Per- and polyfluoroalkyl substances (PFAS) are a growing environmental concern, particularly in industries like semiconductor manufacturing. These persistent chemicals contaminate waterways and pose health risks, but removing them from water has been a challenge. Now, researchers at the University of Illinois Urbana-Champaign have developed an electrochemical strategy that can capture, concentrate, and destroy mixtures of diverse PFAS – including the increasingly prevalent ultra-short-chain PFAS – in a single process.

The team, led by Professor Xiao Su of the Department of Chemical and Biomolecular Engineering, combined redox electrodialysis, a desalination filtration technology, with electrosorption in a single device. This allowed them to address the limitations of previous methods, which struggled to capture ultra-short-chain PFAS due to their small size and distinct chemical properties.
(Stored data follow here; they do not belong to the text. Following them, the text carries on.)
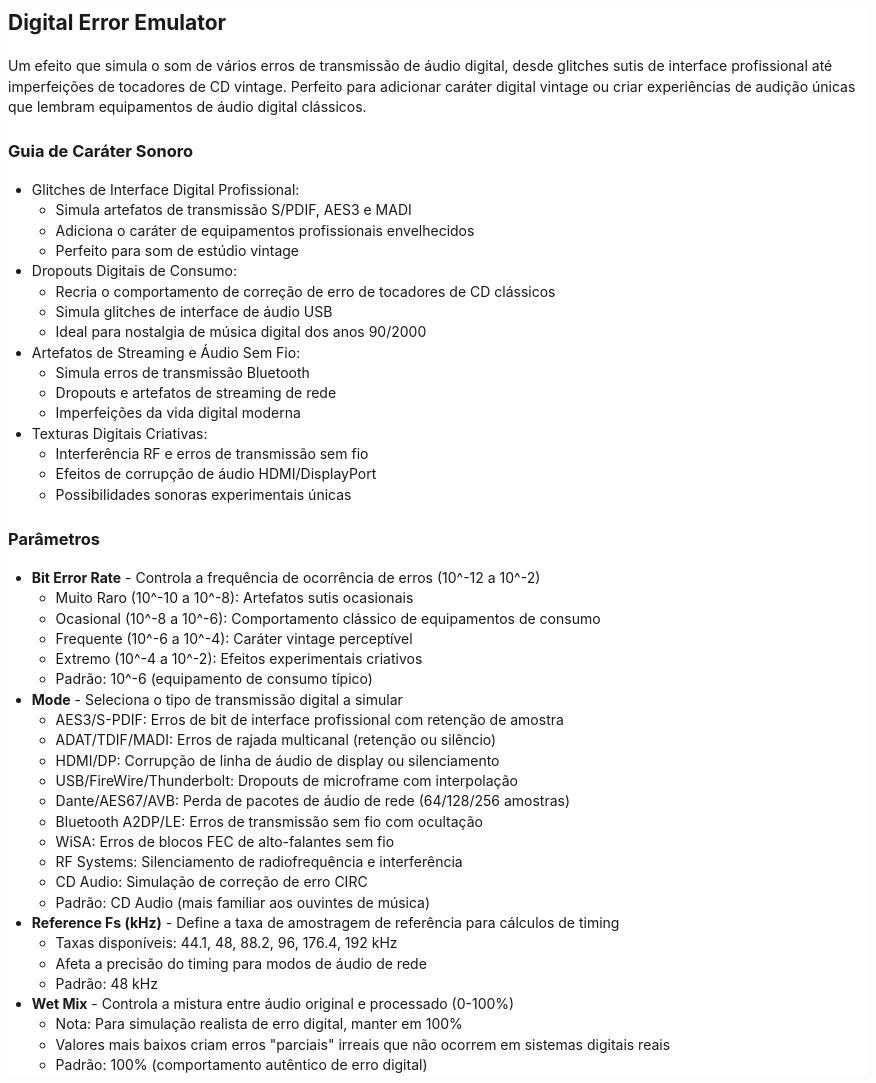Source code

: ## Digital Error Emulator

Um efeito que simula o som de vários erros de transmissão de áudio digital, desde glitches sutis de interface profissional até imperfeições de tocadores de CD vintage. Perfeito para adicionar caráter digital vintage ou criar experiências de audição únicas que lembram equipamentos de áudio digital clássicos.

### Guia de Caráter Sonoro
- Glitches de Interface Digital Profissional:
  - Simula artefatos de transmissão S/PDIF, AES3 e MADI
  - Adiciona o caráter de equipamentos profissionais envelhecidos
  - Perfeito para som de estúdio vintage
- Dropouts Digitais de Consumo:
  - Recria o comportamento de correção de erro de tocadores de CD clássicos
  - Simula glitches de interface de áudio USB
  - Ideal para nostalgia de música digital dos anos 90/2000
- Artefatos de Streaming e Áudio Sem Fio:
  - Simula erros de transmissão Bluetooth
  - Dropouts e artefatos de streaming de rede
  - Imperfeições da vida digital moderna
- Texturas Digitais Criativas:
  - Interferência RF e erros de transmissão sem fio
  - Efeitos de corrupção de áudio HDMI/DisplayPort
  - Possibilidades sonoras experimentais únicas

### Parâmetros
- **Bit Error Rate** - Controla a frequência de ocorrência de erros (10^-12 a 10^-2)
  - Muito Raro (10^-10 a 10^-8): Artefatos sutis ocasionais
  - Ocasional (10^-8 a 10^-6): Comportamento clássico de equipamentos de consumo
  - Frequente (10^-6 a 10^-4): Caráter vintage perceptível
  - Extremo (10^-4 a 10^-2): Efeitos experimentais criativos
  - Padrão: 10^-6 (equipamento de consumo típico)
- **Mode** - Seleciona o tipo de transmissão digital a simular
  - AES3/S-PDIF: Erros de bit de interface profissional com retenção de amostra
  - ADAT/TDIF/MADI: Erros de rajada multicanal (retenção ou silêncio)
  - HDMI/DP: Corrupção de linha de áudio de display ou silenciamento
  - USB/FireWire/Thunderbolt: Dropouts de microframe com interpolação
  - Dante/AES67/AVB: Perda de pacotes de áudio de rede (64/128/256 amostras)
  - Bluetooth A2DP/LE: Erros de transmissão sem fio com ocultação
  - WiSA: Erros de blocos FEC de alto-falantes sem fio
  - RF Systems: Silenciamento de radiofrequência e interferência
  - CD Audio: Simulação de correção de erro CIRC
  - Padrão: CD Audio (mais familiar aos ouvintes de música)
- **Reference Fs (kHz)** - Define a taxa de amostragem de referência para cálculos de timing
  - Taxas disponíveis: 44.1, 48, 88.2, 96, 176.4, 192 kHz
  - Afeta a precisão do timing para modos de áudio de rede
  - Padrão: 48 kHz
- **Wet Mix** - Controla a mistura entre áudio original e processado (0-100%)
  - Nota: Para simulação realista de erro digital, manter em 100%
  - Valores mais baixos criam erros "parciais" irreais que não ocorrem em sistemas digitais reais
  - Padrão: 100% (comportamento autêntico de erro digital)
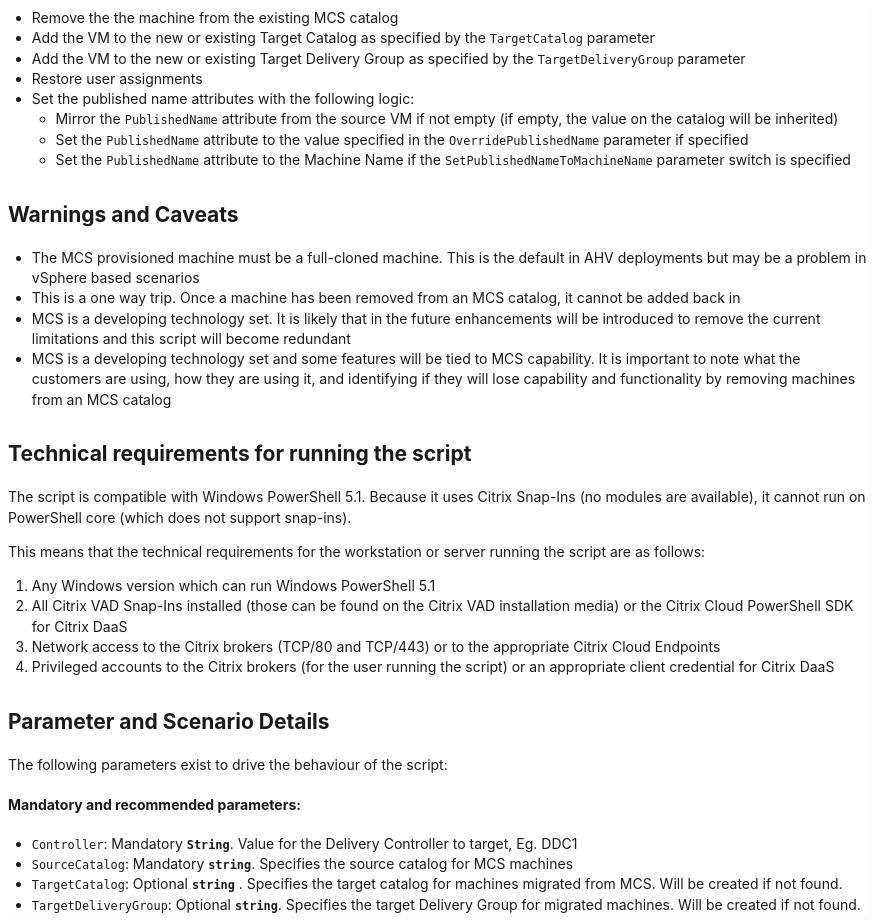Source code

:   - Remove the the machine from the existing MCS catalog
  - Add the VM to the new or existing Target Catalog as specified by the `TargetCatalog` parameter
  - Add the VM to the new or existing Target Delivery Group as specified by the `TargetDeliveryGroup` parameter
  - Restore user assignments
  - Set the published name attributes with the following logic:
    - Mirror the `PublishedName` attribute from the source VM if not empty (if empty, the value on the catalog will be inherited)
    - Set the `PublishedName` attribute to the value specified in the `OverridePublishedName` parameter if specified
    - Set the `PublishedName` attribute to the Machine Name if the `SetPublishedNameToMachineName` parameter switch is specified

## Warnings and Caveats

- The MCS provisioned machine must be a full-cloned machine. This is the default in AHV deployments but may be a problem in vSphere based scenarios
- This is a one way trip. Once a machine has been removed from an MCS catalog, it cannot be added back in
- MCS is a developing technology set. It is likely that in the future enhancements will be introduced to remove the current limitations and this script will become redundant
- MCS is a developing technology set and some features will be tied to MCS capability. It is important to note what the customers are using, how they are using it, and identifying if they will lose capability and functionality by removing machines from an MCS catalog 

## Technical requirements for running the script

The script is compatible with Windows PowerShell 5.1. Because it uses Citrix Snap-Ins (no modules are available), it cannot run on PowerShell core (which does not support snap-ins).

This means that the technical requirements for the workstation or server running the script are as follows:
1. Any Windows version which can run Windows PowerShell 5.1
2. All Citrix VAD Snap-Ins installed (those can be found on the Citrix VAD installation media) or the Citrix Cloud PowerShell SDK for Citrix DaaS
3. Network access to the Citrix brokers (TCP/80 and TCP/443) or to the appropriate Citrix Cloud Endpoints
4. Privileged accounts to the Citrix brokers (for the user running the script) or an appropriate client credential for Citrix DaaS

## Parameter and Scenario Details

The following parameters exist to drive the behaviour of the script:

#### Mandatory and recommended parameters:
- `Controller`: Mandatory **`String`**. Value for the Delivery Controller to target, Eg. DDC1
- `SourceCatalog`: Mandatory **`string`**. Specifies the source catalog for MCS machines
- `TargetCatalog`: Optional **`string`** . Specifies the target catalog for machines migrated from MCS. Will be created if not found.
- `TargetDeliveryGroup`: Optional **`string`**. Specifies the target Delivery Group for migrated machines. Will be created if not found.
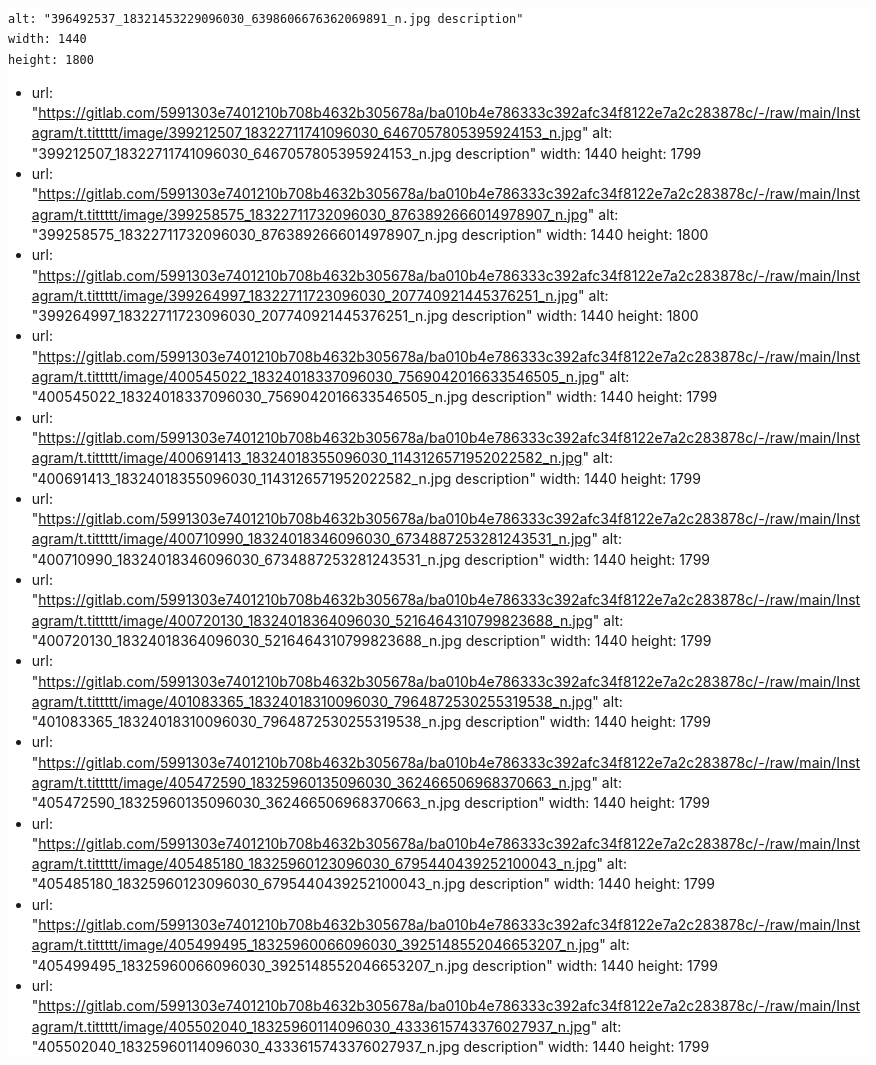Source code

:     alt: "396492537_18321453229096030_6398606676362069891_n.jpg description"
    width: 1440
    height: 1800
  - url: "https://gitlab.com/5991303e7401210b708b4632b305678a/ba010b4e786333c392afc34f8122e7a2c283878c/-/raw/main/Instagram/t.tittttt/image/399212507_18322711741096030_6467057805395924153_n.jpg"
    alt: "399212507_18322711741096030_6467057805395924153_n.jpg description"
    width: 1440
    height: 1799
  - url: "https://gitlab.com/5991303e7401210b708b4632b305678a/ba010b4e786333c392afc34f8122e7a2c283878c/-/raw/main/Instagram/t.tittttt/image/399258575_18322711732096030_8763892666014978907_n.jpg"
    alt: "399258575_18322711732096030_8763892666014978907_n.jpg description"
    width: 1440
    height: 1800
  - url: "https://gitlab.com/5991303e7401210b708b4632b305678a/ba010b4e786333c392afc34f8122e7a2c283878c/-/raw/main/Instagram/t.tittttt/image/399264997_18322711723096030_207740921445376251_n.jpg"
    alt: "399264997_18322711723096030_207740921445376251_n.jpg description"
    width: 1440
    height: 1800
  - url: "https://gitlab.com/5991303e7401210b708b4632b305678a/ba010b4e786333c392afc34f8122e7a2c283878c/-/raw/main/Instagram/t.tittttt/image/400545022_18324018337096030_7569042016633546505_n.jpg"
    alt: "400545022_18324018337096030_7569042016633546505_n.jpg description"
    width: 1440
    height: 1799
  - url: "https://gitlab.com/5991303e7401210b708b4632b305678a/ba010b4e786333c392afc34f8122e7a2c283878c/-/raw/main/Instagram/t.tittttt/image/400691413_18324018355096030_1143126571952022582_n.jpg"
    alt: "400691413_18324018355096030_1143126571952022582_n.jpg description"
    width: 1440
    height: 1799
  - url: "https://gitlab.com/5991303e7401210b708b4632b305678a/ba010b4e786333c392afc34f8122e7a2c283878c/-/raw/main/Instagram/t.tittttt/image/400710990_18324018346096030_6734887253281243531_n.jpg"
    alt: "400710990_18324018346096030_6734887253281243531_n.jpg description"
    width: 1440
    height: 1799
  - url: "https://gitlab.com/5991303e7401210b708b4632b305678a/ba010b4e786333c392afc34f8122e7a2c283878c/-/raw/main/Instagram/t.tittttt/image/400720130_18324018364096030_5216464310799823688_n.jpg"
    alt: "400720130_18324018364096030_5216464310799823688_n.jpg description"
    width: 1440
    height: 1799
  - url: "https://gitlab.com/5991303e7401210b708b4632b305678a/ba010b4e786333c392afc34f8122e7a2c283878c/-/raw/main/Instagram/t.tittttt/image/401083365_18324018310096030_7964872530255319538_n.jpg"
    alt: "401083365_18324018310096030_7964872530255319538_n.jpg description"
    width: 1440
    height: 1799
  - url: "https://gitlab.com/5991303e7401210b708b4632b305678a/ba010b4e786333c392afc34f8122e7a2c283878c/-/raw/main/Instagram/t.tittttt/image/405472590_18325960135096030_362466506968370663_n.jpg"
    alt: "405472590_18325960135096030_362466506968370663_n.jpg description"
    width: 1440
    height: 1799
  - url: "https://gitlab.com/5991303e7401210b708b4632b305678a/ba010b4e786333c392afc34f8122e7a2c283878c/-/raw/main/Instagram/t.tittttt/image/405485180_18325960123096030_6795440439252100043_n.jpg"
    alt: "405485180_18325960123096030_6795440439252100043_n.jpg description"
    width: 1440
    height: 1799
  - url: "https://gitlab.com/5991303e7401210b708b4632b305678a/ba010b4e786333c392afc34f8122e7a2c283878c/-/raw/main/Instagram/t.tittttt/image/405499495_18325960066096030_3925148552046653207_n.jpg"
    alt: "405499495_18325960066096030_3925148552046653207_n.jpg description"
    width: 1440
    height: 1799
  - url: "https://gitlab.com/5991303e7401210b708b4632b305678a/ba010b4e786333c392afc34f8122e7a2c283878c/-/raw/main/Instagram/t.tittttt/image/405502040_18325960114096030_4333615743376027937_n.jpg"
    alt: "405502040_18325960114096030_4333615743376027937_n.jpg description"
    width: 1440
    height: 1799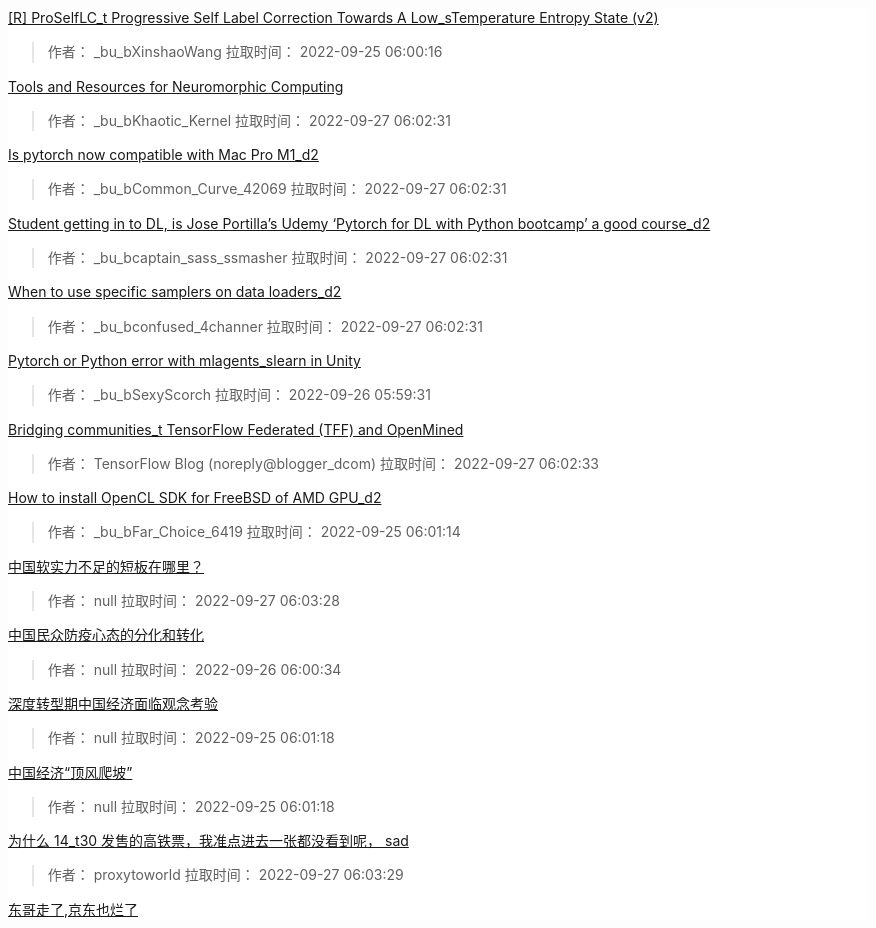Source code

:  [[R] ProSelfLC_t Progressive Self Label Correction Towards A Low_sTemperature Entropy State (v2)](https://www.reddit.com/r/DeepLearningPapers/comments/xmo34t/r_proselflc_progressive_self_label_correction/)

> 作者： _bu_bXinshaoWang  拉取时间： 2022-09-25 06:00:16

 [Tools and Resources for Neuromorphic Computing](https://www.reddit.com/r/pytorch/comments/xostf5/tools_and_resources_for_neuromorphic_computing/)

> 作者： _bu_bKhaotic_Kernel  拉取时间： 2022-09-27 06:02:31

 [Is pytorch now compatible with Mac Pro M1_d2](https://www.reddit.com/r/pytorch/comments/xoomup/is_pytorch_now_compatible_with_mac_pro_m1/)

> 作者： _bu_bCommon_Curve_42069  拉取时间： 2022-09-27 06:02:31

 [Student getting in to DL, is Jose Portilla’s Udemy ‘Pytorch for DL with Python bootcamp’ a good course_d2](https://www.reddit.com/r/pytorch/comments/xocdek/student_getting_in_to_dl_is_jose_portillas_udemy/)

> 作者： _bu_bcaptain_sass_ssmasher  拉取时间： 2022-09-27 06:02:31

 [When to use specific samplers on data loaders_d2](https://www.reddit.com/r/pytorch/comments/xohsg2/when_to_use_specific_samplers_on_data_loaders/)

> 作者： _bu_bconfused_4channer  拉取时间： 2022-09-27 06:02:31

 [Pytorch or Python error with mlagents_slearn in Unity](https://www.reddit.com/r/pytorch/comments/xo0593/pytorch_or_python_error_with_mlagentslearn_in/)

> 作者： _bu_bSexyScorch  拉取时间： 2022-09-26 05:59:31

 [Bridging communities_t TensorFlow Federated (TFF) and OpenMined](https://blog.tensorflow.org/2022/09/bridging-communities-tensorflow-federated-tff-and-openmined.html)

> 作者： TensorFlow Blog (noreply@blogger_dcom)  拉取时间： 2022-09-27 06:02:33

 [How to install OpenCL SDK for FreeBSD of AMD GPU_d2](https://www.reddit.com/r/OpenCL/comments/xmn14h/how_to_install_opencl_sdk_for_freebsd_of_amd_gpu/)

> 作者： _bu_bFar_Choice_6419  拉取时间： 2022-09-25 06:01:14

 [中国软实力不足的短板在哪里？](https://www.ftchinese.com/story/001097374)

> 作者： null  拉取时间： 2022-09-27 06:03:28

 [中国民众防疫心态的分化和转化](https://www.ftchinese.com/story/001097373)

> 作者： null  拉取时间： 2022-09-26 06:00:34

 [深度转型期中国经济面临观念考验](https://www.ftchinese.com/story/001097364)

> 作者： null  拉取时间： 2022-09-25 06:01:18

 [中国经济“顶风爬坡”](https://www.ftchinese.com/story/001097326)

> 作者： null  拉取时间： 2022-09-25 06:01:18

 [为什么 14_t30 发售的高铁票，我准点进去一张都没看到呢， sad](https://www.v2ex.com/t/883026)

> 作者： proxytoworld  拉取时间： 2022-09-27 06:03:29

 [东哥走了,京东也烂了](https://www.v2ex.com/t/883021)
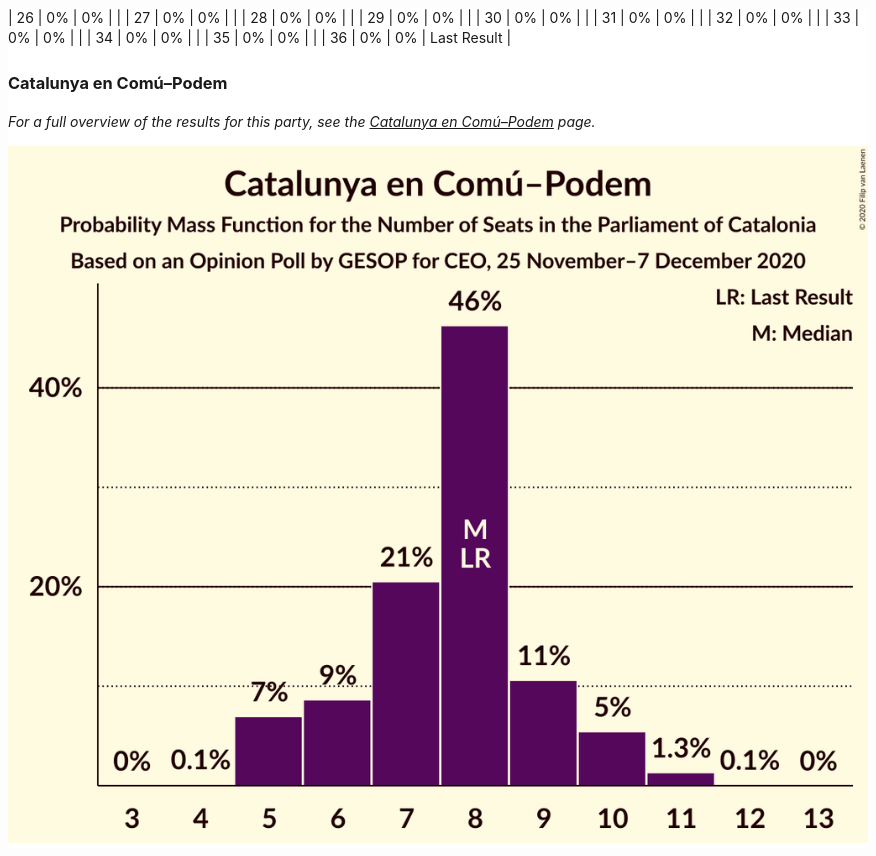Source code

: | 26 | 0% | 0% |  |
| 27 | 0% | 0% |  |
| 28 | 0% | 0% |  |
| 29 | 0% | 0% |  |
| 30 | 0% | 0% |  |
| 31 | 0% | 0% |  |
| 32 | 0% | 0% |  |
| 33 | 0% | 0% |  |
| 34 | 0% | 0% |  |
| 35 | 0% | 0% |  |
| 36 | 0% | 0% | Last Result |

### Catalunya en Comú–Podem

*For a full overview of the results for this party, see the [Catalunya en Comú–Podem](party-catalunyaencomú–podem.html) page.*

![Graph with seats probability mass function not yet produced](2020-12-07-GESOP-seats-pmf-catalunyaencomú–podem.png "Seats Probability Mass Function")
"We decided upon redox electrodialysis because the very short-chain PFAS behave a lot like salt ions in water," Su explained. "The challenge was to produce an efficient, effective electrodialysis system to capture the ultra-short-chain PFAS, have it work in tandem with the electrosorption process for the longer-chain PFAS, destroy them with electrochemical oxidation, and make it happen within a single device."

A key breakthrough came when the researchers introduced an inexpensive nanofiltration membrane. This enabled the electric-field-driven removal of PFAS without the membrane fouling that plagued previous approaches. The team had previously developed this technology for energy-efficient desalination by combining redox polymers with nanofiltration membranes.

After testing various device configurations, the researchers found one that both desalinated the PFAS-contaminated water to remove ultra-short-chain molecules and used carbon electrodes to remove remaining short- and long-chain molecules. This process concentrated all the PFAS, making them easier to destroy once captured.

The electrochemical oxidation inherent to redox electrodialysis then broke down the captured PFAS into harmless fluoride ions. This is a crucial step towards eliminating these persistent contaminants from the environment.

The researchers are now excited to scale up the process and take it from the lab to the field. They envision not only addressing PFAS in wastewater but also integrating the system into industrial wastewater streams on-site.

"This work is very timely due to interest from the U.S. government, wastewater treatment facilities and the semiconductor industry," Su noted. "Semiconductor production is expected to rise over the coming years, and PFAS abatement for sustainable production will become a major issue moving forward."

The National Science Foundation's ERASE-PFAS program supported this research. Su's team included Nayeong Kim, Johannes Elbert, and Ekaterina Shchukina. Su is also affiliated with the Departments of Civil and Environmental Engineering and Chemistry, and the Beckman Institute for Advanced Science and Technology at the U. of I.